The younger daughter, Tillie (Zoe London), a soft-spoken loner, takes refuge from her mother in books, studying the structure of the atom and sketching scientific experiments in her journal. Tillie feels a deep connection to nature’s misfits and mutants, and she tends as dutifully to her pet albino rabbit, Peter, as she does to a box of marigold plants that she has exposed to radioactive cobalt-60 for a science project. Her older sister, Ruth (Daria LeGrand), is a mutant in her own right, prone to hairpin turns of temper and seizures that suggest she might have epilepsy.
Marigolds is an undeniable showcase for whoever plays Beatrice, and veteran actor Melinda McCrary anchors this production as the belligerent, sometimes sadistic woman. Her embittered speeches, acts of sabotage and ferocious tyranny add up to a monster, but McCrary offers a quieter, more complex take on the character than is often seen. Her Beatrice is clawing at the dignity she sees receding from view. McCrary lets the mother’s dry wit shine through, too, though we’re often too disturbed to laugh.
Joicie Appell brings exceptional nuance to the Hunsdorfers’ silent boarder, Nanny, conveying much with a dark look or a rare smile. Daria LeGrand’s energy seemed unfocused at times in Act 1 during the performance I saw, but she found a groove. Her Ruth grows into a complicated ally for her younger sister as the action unfolds. Zoe London is well cast as Tillie, with a wide-eyed innocence that never seems contrived. And Hannah Freeman makes a memorable impression in a short appearance as Janice Vickery, a budding scientist who gets a little too excited about scraping the gristle off a cat skeleton.

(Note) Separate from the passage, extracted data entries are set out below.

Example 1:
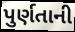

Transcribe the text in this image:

પુર્ણતાની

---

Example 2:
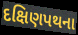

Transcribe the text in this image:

દક્ષિણપથના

KCAT’s production is technically striking, led by Jeffrey Cady’s exquisite projections. Whether Cosmos-style atomic explorations or etchings of Tillie’s science-fair plans, each seems to capture perfectly the mood of the scene, an effect made even more poignant by Eryn M. Bates’ delicate piano accompaniments.
The scrubby set, designed by Matt Mott, makes much of the Living Room’s narrow downstairs space, and is rich with details: newspapered windows, lampshades askew, piles of rabbit droppings lurking in dim corners. Regina Weller’s props are no less creative and specific. Talcum-powdered linens suggest years of dust spinning through the air; the effect dazzles enough to justify the lingering shower-fresh scent. And Kate Mott’s costumes, especially for Tillie, subtly evoke both the mutant marigolds and the Hunsdorfers’ hard times: shabby clothes, neatly pressed, are adorned with mutations such as oversized bows and molting feathers.
Director Kyle Hatley gives Marigolds an uncharacteristically subdued treatment, and the production is both unhurried and engaging as a result. Silent stage business holds our attention as sharply as the seething verbal battles.
That relaxed pace doesn’t always translate to ideal dramatic timing, and the play’s multiple phone calls can drag, despite McCrary’s skill. (Waiting for the other side of phone conversations has always seemed to me an area in which verisimilitude could — and, in most cases, should — be sacrificed.) But it’s rare to see a script given this kind of respect and breathing room, and the restraint sets up an emotional wallop.
Marigolds has its share of mutants and monsters, but some mutations, Tillie reminds us, are advantageous. “The day will come,” she tells her audience at the science fair, “when mankind will thank God for the strange and beautiful energy from the atom.” And, one hopes, for KCAT’s strange and beautiful production.